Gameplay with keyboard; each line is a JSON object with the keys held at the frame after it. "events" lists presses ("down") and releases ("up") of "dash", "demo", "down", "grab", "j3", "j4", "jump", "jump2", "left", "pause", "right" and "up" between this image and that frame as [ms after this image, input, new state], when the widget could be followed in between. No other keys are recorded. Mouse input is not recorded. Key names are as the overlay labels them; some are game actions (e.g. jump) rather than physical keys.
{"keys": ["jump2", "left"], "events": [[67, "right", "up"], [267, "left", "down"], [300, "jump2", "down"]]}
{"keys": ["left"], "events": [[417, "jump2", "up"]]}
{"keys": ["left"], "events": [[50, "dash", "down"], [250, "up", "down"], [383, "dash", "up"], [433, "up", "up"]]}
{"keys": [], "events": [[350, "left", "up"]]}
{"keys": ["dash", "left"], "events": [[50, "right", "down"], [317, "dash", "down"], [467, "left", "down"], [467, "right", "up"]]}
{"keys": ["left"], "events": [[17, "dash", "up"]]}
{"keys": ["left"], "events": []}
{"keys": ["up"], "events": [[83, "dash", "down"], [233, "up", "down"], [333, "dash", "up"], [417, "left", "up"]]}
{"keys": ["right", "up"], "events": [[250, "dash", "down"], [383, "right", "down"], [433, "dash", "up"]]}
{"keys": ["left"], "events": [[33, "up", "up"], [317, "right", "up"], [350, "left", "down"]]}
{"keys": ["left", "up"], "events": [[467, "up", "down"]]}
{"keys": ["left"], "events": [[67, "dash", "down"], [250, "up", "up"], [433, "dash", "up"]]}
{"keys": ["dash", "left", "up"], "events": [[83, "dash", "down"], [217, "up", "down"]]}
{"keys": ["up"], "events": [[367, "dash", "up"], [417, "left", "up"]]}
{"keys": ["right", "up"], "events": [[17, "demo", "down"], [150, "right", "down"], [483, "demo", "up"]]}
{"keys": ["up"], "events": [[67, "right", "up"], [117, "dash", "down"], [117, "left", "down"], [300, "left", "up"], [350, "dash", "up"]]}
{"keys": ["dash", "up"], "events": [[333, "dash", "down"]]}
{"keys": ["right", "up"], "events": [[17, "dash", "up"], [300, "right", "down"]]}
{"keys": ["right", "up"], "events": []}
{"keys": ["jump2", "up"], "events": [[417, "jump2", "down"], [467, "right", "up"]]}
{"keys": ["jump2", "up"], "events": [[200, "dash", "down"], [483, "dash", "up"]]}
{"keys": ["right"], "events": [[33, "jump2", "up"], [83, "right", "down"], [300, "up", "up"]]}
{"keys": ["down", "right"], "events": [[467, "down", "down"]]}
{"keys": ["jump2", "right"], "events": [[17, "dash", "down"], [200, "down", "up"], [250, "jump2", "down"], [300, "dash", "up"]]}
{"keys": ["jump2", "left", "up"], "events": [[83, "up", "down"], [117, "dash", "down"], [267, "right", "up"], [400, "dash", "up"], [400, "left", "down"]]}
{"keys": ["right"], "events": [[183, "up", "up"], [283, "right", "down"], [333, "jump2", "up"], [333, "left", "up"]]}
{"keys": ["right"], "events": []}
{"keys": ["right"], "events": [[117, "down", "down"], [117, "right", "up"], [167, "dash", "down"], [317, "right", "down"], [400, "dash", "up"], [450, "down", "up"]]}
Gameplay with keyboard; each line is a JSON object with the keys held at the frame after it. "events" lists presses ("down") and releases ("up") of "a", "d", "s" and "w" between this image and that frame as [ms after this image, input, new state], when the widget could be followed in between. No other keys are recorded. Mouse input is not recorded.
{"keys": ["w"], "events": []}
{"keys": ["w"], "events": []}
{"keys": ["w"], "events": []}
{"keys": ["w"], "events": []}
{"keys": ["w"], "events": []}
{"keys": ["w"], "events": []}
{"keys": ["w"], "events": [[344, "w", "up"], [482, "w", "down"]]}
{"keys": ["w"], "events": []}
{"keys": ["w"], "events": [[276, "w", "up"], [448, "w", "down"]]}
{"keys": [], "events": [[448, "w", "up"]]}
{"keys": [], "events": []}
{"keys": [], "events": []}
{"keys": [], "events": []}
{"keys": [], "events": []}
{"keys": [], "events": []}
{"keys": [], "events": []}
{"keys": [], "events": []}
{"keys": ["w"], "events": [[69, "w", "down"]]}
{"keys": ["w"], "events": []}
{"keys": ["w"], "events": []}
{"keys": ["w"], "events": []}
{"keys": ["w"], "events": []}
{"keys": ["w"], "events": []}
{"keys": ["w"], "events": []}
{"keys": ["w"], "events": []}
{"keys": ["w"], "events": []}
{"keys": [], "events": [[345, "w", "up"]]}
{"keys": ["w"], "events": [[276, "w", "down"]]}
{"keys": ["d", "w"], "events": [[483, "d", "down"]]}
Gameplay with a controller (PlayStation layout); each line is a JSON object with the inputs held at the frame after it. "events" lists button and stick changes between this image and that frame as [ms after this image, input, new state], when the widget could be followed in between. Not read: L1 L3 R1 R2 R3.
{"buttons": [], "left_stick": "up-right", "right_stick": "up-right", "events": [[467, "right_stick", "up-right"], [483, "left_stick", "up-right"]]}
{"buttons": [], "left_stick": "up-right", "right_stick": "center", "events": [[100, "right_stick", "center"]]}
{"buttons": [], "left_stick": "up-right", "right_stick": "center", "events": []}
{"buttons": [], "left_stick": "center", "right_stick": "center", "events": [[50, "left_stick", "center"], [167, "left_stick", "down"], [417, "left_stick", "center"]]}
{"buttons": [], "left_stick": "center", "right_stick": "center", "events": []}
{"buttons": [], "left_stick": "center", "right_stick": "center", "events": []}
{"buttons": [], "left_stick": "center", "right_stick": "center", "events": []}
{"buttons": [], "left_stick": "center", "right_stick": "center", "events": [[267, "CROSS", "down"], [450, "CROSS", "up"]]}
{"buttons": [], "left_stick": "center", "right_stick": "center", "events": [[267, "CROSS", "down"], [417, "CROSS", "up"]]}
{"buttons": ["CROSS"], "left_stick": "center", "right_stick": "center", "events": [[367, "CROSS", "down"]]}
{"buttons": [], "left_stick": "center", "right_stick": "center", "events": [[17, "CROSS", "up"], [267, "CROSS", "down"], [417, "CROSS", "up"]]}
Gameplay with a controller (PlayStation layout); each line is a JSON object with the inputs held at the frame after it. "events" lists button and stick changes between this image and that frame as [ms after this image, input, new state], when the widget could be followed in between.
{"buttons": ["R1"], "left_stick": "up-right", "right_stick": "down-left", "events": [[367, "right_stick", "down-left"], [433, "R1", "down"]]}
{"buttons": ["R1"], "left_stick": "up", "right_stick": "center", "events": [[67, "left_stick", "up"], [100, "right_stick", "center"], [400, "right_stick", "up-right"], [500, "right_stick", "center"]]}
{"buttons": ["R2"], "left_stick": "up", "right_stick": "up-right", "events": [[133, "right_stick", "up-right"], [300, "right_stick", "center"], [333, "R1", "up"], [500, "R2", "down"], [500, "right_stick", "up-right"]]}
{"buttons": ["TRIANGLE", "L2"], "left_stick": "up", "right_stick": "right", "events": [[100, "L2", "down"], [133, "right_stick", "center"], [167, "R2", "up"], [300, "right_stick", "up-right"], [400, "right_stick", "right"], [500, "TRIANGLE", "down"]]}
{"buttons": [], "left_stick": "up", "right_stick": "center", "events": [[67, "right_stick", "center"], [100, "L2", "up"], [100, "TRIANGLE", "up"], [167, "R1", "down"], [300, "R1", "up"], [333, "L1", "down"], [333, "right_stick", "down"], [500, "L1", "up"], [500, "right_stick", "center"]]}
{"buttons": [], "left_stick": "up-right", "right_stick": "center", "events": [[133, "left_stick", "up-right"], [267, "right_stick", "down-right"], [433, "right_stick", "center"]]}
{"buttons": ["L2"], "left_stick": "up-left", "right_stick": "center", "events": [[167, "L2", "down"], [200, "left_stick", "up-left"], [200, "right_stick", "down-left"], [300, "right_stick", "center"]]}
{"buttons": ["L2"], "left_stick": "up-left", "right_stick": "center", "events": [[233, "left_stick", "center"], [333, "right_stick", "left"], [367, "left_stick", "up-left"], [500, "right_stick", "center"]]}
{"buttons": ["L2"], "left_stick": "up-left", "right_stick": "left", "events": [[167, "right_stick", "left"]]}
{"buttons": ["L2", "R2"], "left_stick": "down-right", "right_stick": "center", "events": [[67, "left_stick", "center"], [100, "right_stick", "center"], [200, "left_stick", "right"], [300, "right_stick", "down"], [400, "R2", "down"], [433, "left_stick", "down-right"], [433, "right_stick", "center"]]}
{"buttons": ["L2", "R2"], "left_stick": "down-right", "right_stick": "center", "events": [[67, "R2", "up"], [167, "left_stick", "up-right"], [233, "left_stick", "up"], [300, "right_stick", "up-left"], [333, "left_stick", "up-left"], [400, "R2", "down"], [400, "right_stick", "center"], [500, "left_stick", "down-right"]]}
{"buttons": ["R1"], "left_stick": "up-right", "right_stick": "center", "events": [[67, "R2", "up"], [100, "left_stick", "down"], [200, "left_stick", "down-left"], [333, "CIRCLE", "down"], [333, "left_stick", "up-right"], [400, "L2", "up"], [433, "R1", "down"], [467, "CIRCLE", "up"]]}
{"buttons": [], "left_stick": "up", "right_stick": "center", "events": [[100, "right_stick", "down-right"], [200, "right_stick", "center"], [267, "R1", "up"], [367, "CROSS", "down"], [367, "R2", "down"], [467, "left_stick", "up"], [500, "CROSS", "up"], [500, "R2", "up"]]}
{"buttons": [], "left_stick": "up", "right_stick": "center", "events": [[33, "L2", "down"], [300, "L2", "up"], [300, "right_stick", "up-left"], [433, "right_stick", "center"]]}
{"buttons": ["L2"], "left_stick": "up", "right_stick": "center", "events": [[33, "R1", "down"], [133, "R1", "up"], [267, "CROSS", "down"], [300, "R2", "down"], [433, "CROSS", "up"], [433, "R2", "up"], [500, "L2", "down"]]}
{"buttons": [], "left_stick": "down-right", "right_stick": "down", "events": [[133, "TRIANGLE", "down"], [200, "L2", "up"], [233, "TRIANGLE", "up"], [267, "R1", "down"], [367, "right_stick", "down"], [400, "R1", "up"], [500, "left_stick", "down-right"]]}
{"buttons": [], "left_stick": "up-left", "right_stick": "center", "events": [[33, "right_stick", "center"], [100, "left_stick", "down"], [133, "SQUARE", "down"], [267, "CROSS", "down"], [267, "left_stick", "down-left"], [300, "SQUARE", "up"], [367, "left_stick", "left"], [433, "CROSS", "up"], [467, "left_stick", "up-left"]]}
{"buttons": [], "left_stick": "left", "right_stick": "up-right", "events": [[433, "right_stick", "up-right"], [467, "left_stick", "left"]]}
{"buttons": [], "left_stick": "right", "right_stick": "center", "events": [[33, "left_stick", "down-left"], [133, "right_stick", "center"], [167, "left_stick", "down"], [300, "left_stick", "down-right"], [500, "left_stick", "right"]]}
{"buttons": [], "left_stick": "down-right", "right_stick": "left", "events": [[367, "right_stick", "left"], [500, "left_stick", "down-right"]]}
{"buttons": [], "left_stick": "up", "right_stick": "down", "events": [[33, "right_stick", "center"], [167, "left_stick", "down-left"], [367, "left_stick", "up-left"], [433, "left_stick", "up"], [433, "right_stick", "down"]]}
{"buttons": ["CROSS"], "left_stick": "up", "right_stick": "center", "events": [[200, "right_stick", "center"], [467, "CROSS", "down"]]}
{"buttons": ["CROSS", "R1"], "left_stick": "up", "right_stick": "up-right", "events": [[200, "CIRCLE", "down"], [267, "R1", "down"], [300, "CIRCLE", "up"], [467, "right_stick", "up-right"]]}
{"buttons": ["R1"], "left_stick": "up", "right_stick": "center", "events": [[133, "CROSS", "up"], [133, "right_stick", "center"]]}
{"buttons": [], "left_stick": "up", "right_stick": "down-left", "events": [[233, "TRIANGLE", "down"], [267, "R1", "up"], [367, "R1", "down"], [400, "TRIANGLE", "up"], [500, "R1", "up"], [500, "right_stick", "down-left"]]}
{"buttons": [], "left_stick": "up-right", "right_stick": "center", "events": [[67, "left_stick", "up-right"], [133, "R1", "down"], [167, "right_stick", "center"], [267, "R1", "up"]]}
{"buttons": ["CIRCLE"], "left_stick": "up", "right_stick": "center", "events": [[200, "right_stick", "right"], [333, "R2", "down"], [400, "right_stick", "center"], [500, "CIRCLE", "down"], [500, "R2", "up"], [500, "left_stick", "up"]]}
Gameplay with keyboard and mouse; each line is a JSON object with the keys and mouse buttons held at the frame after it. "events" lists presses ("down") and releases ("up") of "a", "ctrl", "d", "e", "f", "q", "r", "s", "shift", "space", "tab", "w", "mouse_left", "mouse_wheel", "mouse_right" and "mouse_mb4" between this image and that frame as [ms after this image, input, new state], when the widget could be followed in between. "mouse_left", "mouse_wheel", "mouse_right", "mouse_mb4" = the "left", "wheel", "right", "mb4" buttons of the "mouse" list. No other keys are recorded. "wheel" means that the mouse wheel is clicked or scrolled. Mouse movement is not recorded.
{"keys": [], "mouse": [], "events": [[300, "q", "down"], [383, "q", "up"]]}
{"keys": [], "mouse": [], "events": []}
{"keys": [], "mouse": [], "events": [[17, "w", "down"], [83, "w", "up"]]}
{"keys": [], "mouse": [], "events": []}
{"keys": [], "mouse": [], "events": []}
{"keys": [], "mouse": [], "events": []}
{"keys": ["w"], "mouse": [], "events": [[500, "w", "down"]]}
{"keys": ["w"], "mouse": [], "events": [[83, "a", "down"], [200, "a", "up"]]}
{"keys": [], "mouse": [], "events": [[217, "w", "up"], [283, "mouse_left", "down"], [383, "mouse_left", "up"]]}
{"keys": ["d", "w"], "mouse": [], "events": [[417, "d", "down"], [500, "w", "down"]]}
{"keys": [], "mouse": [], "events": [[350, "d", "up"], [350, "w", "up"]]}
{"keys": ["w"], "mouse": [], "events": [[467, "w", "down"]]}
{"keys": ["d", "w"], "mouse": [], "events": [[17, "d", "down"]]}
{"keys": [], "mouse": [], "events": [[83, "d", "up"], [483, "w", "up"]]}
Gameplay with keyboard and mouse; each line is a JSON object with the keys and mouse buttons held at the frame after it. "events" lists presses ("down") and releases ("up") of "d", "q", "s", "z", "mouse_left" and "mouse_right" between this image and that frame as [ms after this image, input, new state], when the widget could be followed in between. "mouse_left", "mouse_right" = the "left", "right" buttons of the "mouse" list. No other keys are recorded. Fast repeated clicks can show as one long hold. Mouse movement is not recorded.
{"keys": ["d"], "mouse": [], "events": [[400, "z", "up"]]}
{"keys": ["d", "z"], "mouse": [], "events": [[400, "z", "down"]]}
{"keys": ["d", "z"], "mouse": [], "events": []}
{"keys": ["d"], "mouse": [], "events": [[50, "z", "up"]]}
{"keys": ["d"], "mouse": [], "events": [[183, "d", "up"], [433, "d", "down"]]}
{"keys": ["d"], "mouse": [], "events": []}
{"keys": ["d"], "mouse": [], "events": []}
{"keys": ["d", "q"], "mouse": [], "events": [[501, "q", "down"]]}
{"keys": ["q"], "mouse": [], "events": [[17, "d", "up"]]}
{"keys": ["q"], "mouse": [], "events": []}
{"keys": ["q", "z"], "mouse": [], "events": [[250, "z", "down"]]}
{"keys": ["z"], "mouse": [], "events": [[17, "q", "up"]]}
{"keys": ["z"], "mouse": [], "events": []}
+-------+
--- TRY IT ---
Look through the records for the string "controller". Copy every line that has it.

--- RESULT ---
Gameplay with a controller (PlayStation layout); each line is a JSON object with the inputs held at the frame after it. "events" lists button and stick changes between this image and that frame as [ms after this image, input, new state], when the widget could be followed in between. Not read: L1 L3 R1 R2 R3.
Gameplay with a controller (PlayStation layout); each line is a JSON object with the inputs held at the frame after it. "events" lists button and stick changes between this image and that frame as [ms after this image, input, new state], when the widget could be followed in between.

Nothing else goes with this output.